Review of Poisson d'or
[In the following review, Thompson relates how Poisson d'or follows in the thematic tradition of Le Clézio's previous novels.]
Although sold into virtual slavery early in life, Laila leads an existence with Lalla Asma—her “mistress” and “grandmother”—that is far from desolate. The death of the latter, however, leads Laila to embark on a potentially endless journey whose destination and purpose she never comes to understand. Eventually she will arrive in France as an illegal immigrant and there will meet many like her—Gypsies, North and West Africans, Haitians—who seek their place in a world hostile to those who do not or cannot conform and adjust to its norms. Laila despairs that “il n'avait un endroit paisible dans le monde, nulle part.” As this need to find a welcome home is unrealized in France, her adventure will lead her to the United States—Boston, Chicago, and California—and to an improbable new life first as a singer and later as a jazz pianist. Yet she will also again encounter those who find themselves marginalized in society: African Americans, Mexican Americans, drug dealers. Laila's adventure in America will be brief, resulting, ironically, in her return to France in order to play in a jazz festival and in her decision to return to Africa to complete her voyage.

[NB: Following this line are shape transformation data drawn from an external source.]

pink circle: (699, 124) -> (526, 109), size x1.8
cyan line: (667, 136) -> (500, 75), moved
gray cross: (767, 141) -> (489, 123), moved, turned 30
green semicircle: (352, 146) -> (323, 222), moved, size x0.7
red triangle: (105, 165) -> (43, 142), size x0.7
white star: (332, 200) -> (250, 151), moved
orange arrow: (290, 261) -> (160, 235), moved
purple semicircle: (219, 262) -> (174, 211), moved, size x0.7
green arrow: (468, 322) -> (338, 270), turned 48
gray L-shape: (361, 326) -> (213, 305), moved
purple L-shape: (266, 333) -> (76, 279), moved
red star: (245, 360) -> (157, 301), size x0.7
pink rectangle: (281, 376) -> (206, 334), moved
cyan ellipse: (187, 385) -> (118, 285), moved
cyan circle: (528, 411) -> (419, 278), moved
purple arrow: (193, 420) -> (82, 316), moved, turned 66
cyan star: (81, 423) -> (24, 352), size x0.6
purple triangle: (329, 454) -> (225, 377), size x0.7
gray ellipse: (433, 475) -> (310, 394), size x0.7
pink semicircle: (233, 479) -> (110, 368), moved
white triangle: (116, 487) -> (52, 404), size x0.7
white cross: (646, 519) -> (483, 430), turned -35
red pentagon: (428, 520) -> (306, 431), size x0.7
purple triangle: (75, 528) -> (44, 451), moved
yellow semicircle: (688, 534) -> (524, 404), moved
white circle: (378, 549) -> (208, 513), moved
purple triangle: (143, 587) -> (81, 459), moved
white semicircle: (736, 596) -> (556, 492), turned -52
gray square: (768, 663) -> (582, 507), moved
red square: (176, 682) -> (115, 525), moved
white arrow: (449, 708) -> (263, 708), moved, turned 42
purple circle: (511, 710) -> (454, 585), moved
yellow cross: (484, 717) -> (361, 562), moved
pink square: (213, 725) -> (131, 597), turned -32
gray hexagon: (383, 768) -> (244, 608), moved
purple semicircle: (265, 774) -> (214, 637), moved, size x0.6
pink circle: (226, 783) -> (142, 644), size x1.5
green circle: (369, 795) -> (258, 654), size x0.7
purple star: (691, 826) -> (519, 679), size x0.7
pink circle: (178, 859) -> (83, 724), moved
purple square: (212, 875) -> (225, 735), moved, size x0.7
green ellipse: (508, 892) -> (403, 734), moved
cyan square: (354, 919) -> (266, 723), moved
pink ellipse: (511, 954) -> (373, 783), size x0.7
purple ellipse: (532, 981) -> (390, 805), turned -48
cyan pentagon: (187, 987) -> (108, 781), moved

The reader already familiar with the novels of J. M. G. Le Clézio (see e.g. WLT 66:2, p. 304, 67:3, p. 585, and 70:4, p. 909) will find in Poisson d'or many of those themes present in his previous works: the fate of the oppressed, the tension between so-called First and Third World societies, the both physical and spiritual journey of self-discovery. In particular, readers will detect many affinities between this work and Désert (1980), which also focuses on the life of a young North African woman who, like Laila, leaves Africa only to return in the end, abandoning an unsatisfying Western world in order to rediscover her true origins and identity.